Required actions:
• 1. In the economic populism and cryptocurrency text, where is the Bank for International Settlements based?
• 2. Print the passage of the economic populism and cryptocurrency text starting at "You didn’t get" and ending at "around the world.".
• 3. Carry on the economic populism and cryptocurrency text from its final sentence.

Excerpted text:
+ + + +
TEXT JOIN TO 77022

Economic Populism and Cryptocurrency

The globalist international body that represents the world’s central banks, the Bank for International Settlements (BIS), based in Basel, Switzerland, has claimed that globalization has been made a “scapegoat” for rising inequality, as it launched a defense of closer cross-border ties and integration in yet another annual report that is read mostly by bankers.

You didn’t get a copy and read every sentence?

Well, it may have been tucked away on the very back page of your local newspaper. More likely, it didn’t even make that cut. But it most certainly was read at the U.S. Federal Reserve Bank and all its equivalents in capitals around the world.

Here’s the gist: the bankers are worried, very worried about two things.

Globalization no longer sets the standard for the political and economic order. Cosmopolitan and globalist values are not ascendant. Indeed, national sovereignty has been growing stronger. The election of Joe Biden and subsequent reaction has only made populism stronger and more militant. Emmanuel Macron is in trouble in France and Italy is poised to go right.

Transnational, multilateral, and supranational organizations and their networks, experts, and regulators are everywhere on the defensive. Economic populism is here to stay. We seem to be at an inflection point and the tide has decidedly turned. The Great World Economic Forum Reset is failing.

Yes, globalization itself is now on the ebb even if it draws a last gasp for air under Joe Biden and his Davos allies. Economic and political populism is surging—picture a rushing incoming tide—and central bankers are afraid.

The other concern is the surge in cryptocurrencies worldwide. These are outside the control of the powerful central banks and it scares them out of their wits to know individuals, companies, and other entities (not all criminal, either) have adopted blockchain as the technology of preference.

A cryptocurrency is a digital or virtual currency that is secured by cryptography, which makes it nearly impossible to counterfeit or double-spend. Many cryptocurrencies are decentralized networks based on blockchain technology—a distributed ledger enforced by a disparate network of computers. A defining feature of cryptocurrencies is that they are generally not issued by any central authority, rendering them theoretically immune to government interference or manipulation. The takeaway here is “out of government control,” and ergo, grassroots-populist by definition. This trend can eventually put the central banks out of business and lay bare their monetary controls.
+ + + +
Extracted entries:
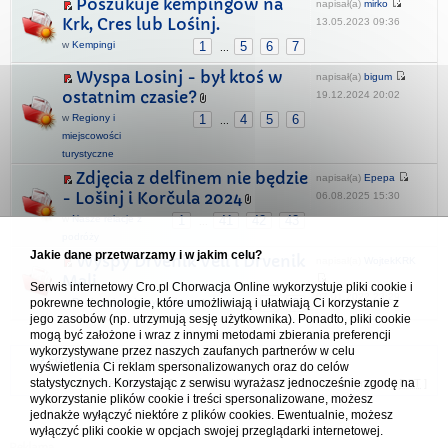
Poszukuje kempingów na
napisał(a)
mirko
Krk, Cres lub Lośinj.
13.05.2023 09:36
w
Kempingi
1
5
6
7
...
Wyspa Losinj - był ktoś w
napisał(a)
bigum
ostatnim czasie?
19.12.2024 20:02
w
Regiony i
1
4
5
6
...
miejscowości
turystyczne
Zdjęcia z delfinem nie będzie
napisał(a)
Epepa
- Lošinj i Korčula 2024
06.08.2025 15:30
w
Nasze relacje z
1
41
42
43
...
podróży
Jakie dane przetwarzamy i w jakim celu?
Wyspy Drvenik Veli i Drvenik
napisał(a)
WojtekKRK
Mali
Serwis internetowy Cro.pl Chorwacja Online wykorzystuje pliki cookie i
07.01.2022 23:29
pokrewne technologie, które umożliwiają i ułatwiają Ci korzystanie z
w
Regiony i miejscowości turystyczne
1
2
jego zasobów (np. utrzymują sesję użytkownika). Ponadto, pliki cookie
mogą być założone i wraz z innymi metodami zbierania preferencji
wykorzystywane przez naszych zaufanych partnerów w celu
Forum Chorwacja Online - Cro.pl
wyświetlenia Ci reklam spersonalizowanych oraz do celów
statystycznych. Korzystając z serwisu wyrażasz jednocześnie zgodę na
Usuń ciasteczka
• Strefa czasowa: UTC + 1 (Polska - czas zimowy) [
DST
]
wykorzystanie plików cookie i treści spersonalizowane, możesz
jednakże wyłączyć niektóre z plików cookies. Ewentualnie, możesz
wyłączyć pliki cookie w opcjach swojej przeglądarki internetowej.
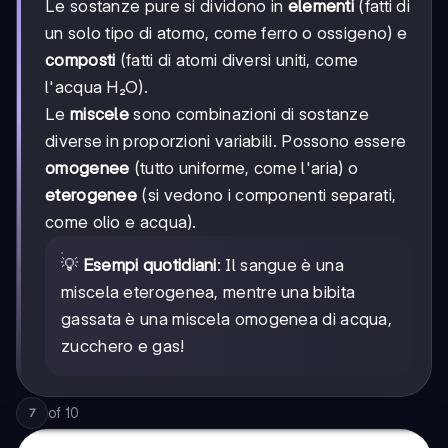
Le sostanze pure si dividono in
elementi
(fatti di
un solo tipo di atomo, come ferro o ossigeno) e
composti
(fatti di atomi diversi uniti, come
l'acqua H₂O).
Le
miscele
sono combinazioni di sostanze
diverse in proporzioni variabili. Possono essere
omogenee
(tutto uniforme, come l'aria) o
eterogenee
(si vedono i componenti separati,
come olio e acqua).
💡
Esempi quotidiani
: Il sangue è una
miscela eterogenea, mentre una bibita
gassata è una miscela omogenea di acqua,
zucchero e gas!
of
10
7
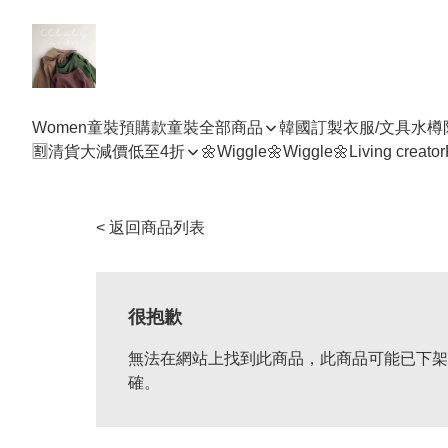
Women
童裝預購款
童裝全部商品
韓國訂製衣服/文具水樽
🈹清貨大減價低至4折
🌼Wiggle🌼Wiggle🌼
Living creator
< 返回商品列表
很抱歉
無法在網站上找到此商品，此商品可能已下架
確。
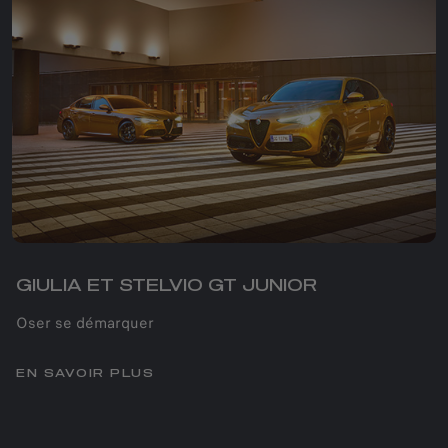
GIULIA ET STELVIO GT JUNIOR
Oser se démarquer
EN SAVOIR PLUS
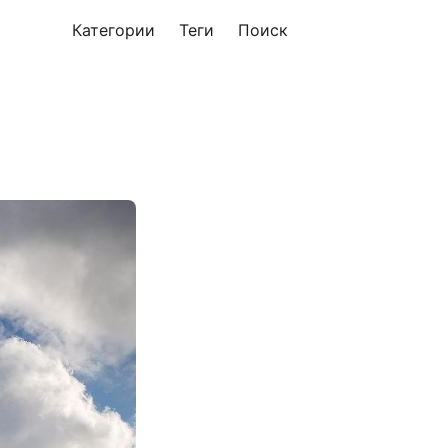
Категории
Теги
Поиск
+ + + +
Answers for this exercise:
• 1. Basel, Switzerland.

• 2.
You didn’t get a copy and read every sentence?

Well, it may have been tucked away on the very back page of your local newspaper. More likely, it didn’t even make that cut. But it most certainly was read at the U.S. Federal Reserve Bank and all its equivalents in capitals around the world.

• 3.
Modern-era populism itself dates from the 19th-century pushback against the gold standard and the popular suffering inflicted by deflation. Today’s economic populism is avidly anti-establishment, anti-elitist, and opposes all forms of globalization and globalist governance. It is politically neutral in many respects, since many of today’s populists support both the gold standard and cryptocurrency as antidotes to the all-powerful banking cartel of our own time.

In fact, economic history and economic theory both provide strong reasons to suggest that the advanced stages of globalization are necessary preconditions for such a backlash—which has both right- and left-wing variants, and manifests everywhere from the 2016 Trump election and Brexit to current European politics and throughout Latin America, and even in India.

Whether along ethno-cultural cleavages or along income-class lines, these forms of populism are predictable and logical phenomena. It should surprise no one then that the pendulum has swung so far in these directions, nor that opportunists at today’s DNC encourage rifts to reap whirlwinds of political advantage, acting irresponsibly as a political class against the peace and prosperity of the people they seek to govern.

Conservative Economic Populism

In fact, there are two sides to conservative economic populism: demand and supply. Economic anxiety generates a base for populism but does not determine its narrative—that storyline is left to various populist politicians and movements, which are generally on the rise today, worldwide. The elitist DNC politburo has successfully (so far) exploited a natural reactionary impulse among capital and weaponized a lockstep political base which remains captive inside the information bubble, inflated by their allies in the mainstream news media.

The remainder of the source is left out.